[Dataset records Boundary: Start]
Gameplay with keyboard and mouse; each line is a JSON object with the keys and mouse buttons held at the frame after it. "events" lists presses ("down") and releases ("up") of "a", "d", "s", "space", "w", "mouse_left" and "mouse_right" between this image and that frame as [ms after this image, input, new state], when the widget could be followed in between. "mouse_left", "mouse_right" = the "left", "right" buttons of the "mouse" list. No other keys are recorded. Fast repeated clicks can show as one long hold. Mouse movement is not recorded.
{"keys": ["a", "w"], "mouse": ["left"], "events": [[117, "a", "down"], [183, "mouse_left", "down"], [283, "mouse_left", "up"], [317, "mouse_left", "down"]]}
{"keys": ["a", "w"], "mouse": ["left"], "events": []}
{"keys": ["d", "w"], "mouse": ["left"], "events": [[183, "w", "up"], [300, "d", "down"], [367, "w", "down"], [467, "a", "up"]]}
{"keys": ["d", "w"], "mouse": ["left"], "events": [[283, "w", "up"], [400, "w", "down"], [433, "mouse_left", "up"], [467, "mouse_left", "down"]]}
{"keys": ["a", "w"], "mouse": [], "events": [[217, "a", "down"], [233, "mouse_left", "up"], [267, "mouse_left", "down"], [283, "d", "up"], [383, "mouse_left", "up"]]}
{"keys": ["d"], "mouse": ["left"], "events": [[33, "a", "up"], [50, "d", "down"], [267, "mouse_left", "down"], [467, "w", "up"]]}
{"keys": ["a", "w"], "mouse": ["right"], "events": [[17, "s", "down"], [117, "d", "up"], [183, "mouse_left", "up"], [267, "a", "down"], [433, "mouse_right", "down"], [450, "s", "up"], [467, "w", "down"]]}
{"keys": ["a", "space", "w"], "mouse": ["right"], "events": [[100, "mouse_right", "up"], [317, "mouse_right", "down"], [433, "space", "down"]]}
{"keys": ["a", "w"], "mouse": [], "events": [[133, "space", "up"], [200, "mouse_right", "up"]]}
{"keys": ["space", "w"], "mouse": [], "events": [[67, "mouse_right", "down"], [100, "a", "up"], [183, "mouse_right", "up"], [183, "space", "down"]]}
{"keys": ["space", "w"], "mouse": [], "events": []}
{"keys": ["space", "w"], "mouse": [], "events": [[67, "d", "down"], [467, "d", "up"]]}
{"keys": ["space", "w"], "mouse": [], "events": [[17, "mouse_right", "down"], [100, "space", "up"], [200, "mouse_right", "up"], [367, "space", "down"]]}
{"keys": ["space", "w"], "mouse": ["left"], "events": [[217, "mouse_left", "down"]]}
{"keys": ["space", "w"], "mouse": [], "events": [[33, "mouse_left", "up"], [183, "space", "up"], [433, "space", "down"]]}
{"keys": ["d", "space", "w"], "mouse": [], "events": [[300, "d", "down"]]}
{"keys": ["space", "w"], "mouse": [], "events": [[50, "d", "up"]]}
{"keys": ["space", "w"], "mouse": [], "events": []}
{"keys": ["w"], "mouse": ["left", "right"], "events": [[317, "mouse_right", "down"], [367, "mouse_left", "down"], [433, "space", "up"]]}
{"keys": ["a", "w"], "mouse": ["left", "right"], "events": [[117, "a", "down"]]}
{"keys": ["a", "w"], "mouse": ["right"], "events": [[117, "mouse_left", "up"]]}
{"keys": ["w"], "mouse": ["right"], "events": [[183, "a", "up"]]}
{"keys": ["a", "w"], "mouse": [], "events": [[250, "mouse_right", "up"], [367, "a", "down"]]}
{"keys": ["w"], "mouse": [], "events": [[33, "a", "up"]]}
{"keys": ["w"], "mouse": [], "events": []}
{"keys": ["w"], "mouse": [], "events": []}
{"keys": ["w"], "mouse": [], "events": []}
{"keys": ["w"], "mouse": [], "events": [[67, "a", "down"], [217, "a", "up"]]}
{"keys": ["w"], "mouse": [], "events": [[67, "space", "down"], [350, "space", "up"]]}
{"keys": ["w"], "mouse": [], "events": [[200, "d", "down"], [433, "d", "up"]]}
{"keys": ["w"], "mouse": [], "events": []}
[Dataset records Boundary: End]
Brief |
Each entry must be reproduced verbatim.

Answer |
Gameplay with keyboard and mouse; each line is a JSON object with the keys and mouse buttons held at the frame after it. "events" lists presses ("down") and releases ("up") of "a", "d", "s", "space", "w", "mouse_left" and "mouse_right" between this image and that frame as [ms after this image, input, new state], when the widget could be followed in between. "mouse_left", "mouse_right" = the "left", "right" buttons of the "mouse" list. No other keys are recorded. Fast repeated clicks can show as one long hold. Mouse movement is not recorded.
{"keys": ["a", "w"], "mouse": ["left"], "events": [[117, "a", "down"], [183, "mouse_left", "down"], [283, "mouse_left", "up"], [317, "mouse_left", "down"]]}
{"keys": ["a", "w"], "mouse": ["left"], "events": []}
{"keys": ["d", "w"], "mouse": ["left"], "events": [[183, "w", "up"], [300, "d", "down"], [367, "w", "down"], [467, "a", "up"]]}
{"keys": ["d", "w"], "mouse": ["left"], "events": [[283, "w", "up"], [400, "w", "down"], [433, "mouse_left", "up"], [467, "mouse_left", "down"]]}
{"keys": ["a", "w"], "mouse": [], "events": [[217, "a", "down"], [233, "mouse_left", "up"], [267, "mouse_left", "down"], [283, "d", "up"], [383, "mouse_left", "up"]]}
{"keys": ["d"], "mouse": ["left"], "events": [[33, "a", "up"], [50, "d", "down"], [267, "mouse_left", "down"], [467, "w", "up"]]}
{"keys": ["a", "w"], "mouse": ["right"], "events": [[17, "s", "down"], [117, "d", "up"], [183, "mouse_left", "up"], [267, "a", "down"], [433, "mouse_right", "down"], [450, "s", "up"], [467, "w", "down"]]}
{"keys": ["a", "space", "w"], "mouse": ["right"], "events": [[100, "mouse_right", "up"], [317, "mouse_right", "down"], [433, "space", "down"]]}
{"keys": ["a", "w"], "mouse": [], "events": [[133, "space", "up"], [200, "mouse_right", "up"]]}
{"keys": ["space", "w"], "mouse": [], "events": [[67, "mouse_right", "down"], [100, "a", "up"], [183, "mouse_right", "up"], [183, "space", "down"]]}
{"keys": ["space", "w"], "mouse": [], "events": []}
{"keys": ["space", "w"], "mouse": [], "events": [[67, "d", "down"], [467, "d", "up"]]}
{"keys": ["space", "w"], "mouse": [], "events": [[17, "mouse_right", "down"], [100, "space", "up"], [200, "mouse_right", "up"], [367, "space", "down"]]}
{"keys": ["space", "w"], "mouse": ["left"], "events": [[217, "mouse_left", "down"]]}
{"keys": ["space", "w"], "mouse": [], "events": [[33, "mouse_left", "up"], [183, "space", "up"], [433, "space", "down"]]}
{"keys": ["d", "space", "w"], "mouse": [], "events": [[300, "d", "down"]]}
{"keys": ["space", "w"], "mouse": [], "events": [[50, "d", "up"]]}
{"keys": ["space", "w"], "mouse": [], "events": []}
{"keys": ["w"], "mouse": ["left", "right"], "events": [[317, "mouse_right", "down"], [367, "mouse_left", "down"], [433, "space", "up"]]}
{"keys": ["a", "w"], "mouse": ["left", "right"], "events": [[117, "a", "down"]]}
{"keys": ["a", "w"], "mouse": ["right"], "events": [[117, "mouse_left", "up"]]}
{"keys": ["w"], "mouse": ["right"], "events": [[183, "a", "up"]]}
{"keys": ["a", "w"], "mouse": [], "events": [[250, "mouse_right", "up"], [367, "a", "down"]]}
{"keys": ["w"], "mouse": [], "events": [[33, "a", "up"]]}
{"keys": ["w"], "mouse": [], "events": []}
{"keys": ["w"], "mouse": [], "events": []}
{"keys": ["w"], "mouse": [], "events": []}
{"keys": ["w"], "mouse": [], "events": [[67, "a", "down"], [217, "a", "up"]]}
{"keys": ["w"], "mouse": [], "events": [[67, "space", "down"], [350, "space", "up"]]}
{"keys": ["w"], "mouse": [], "events": [[200, "d", "down"], [433, "d", "up"]]}
{"keys": ["w"], "mouse": [], "events": []}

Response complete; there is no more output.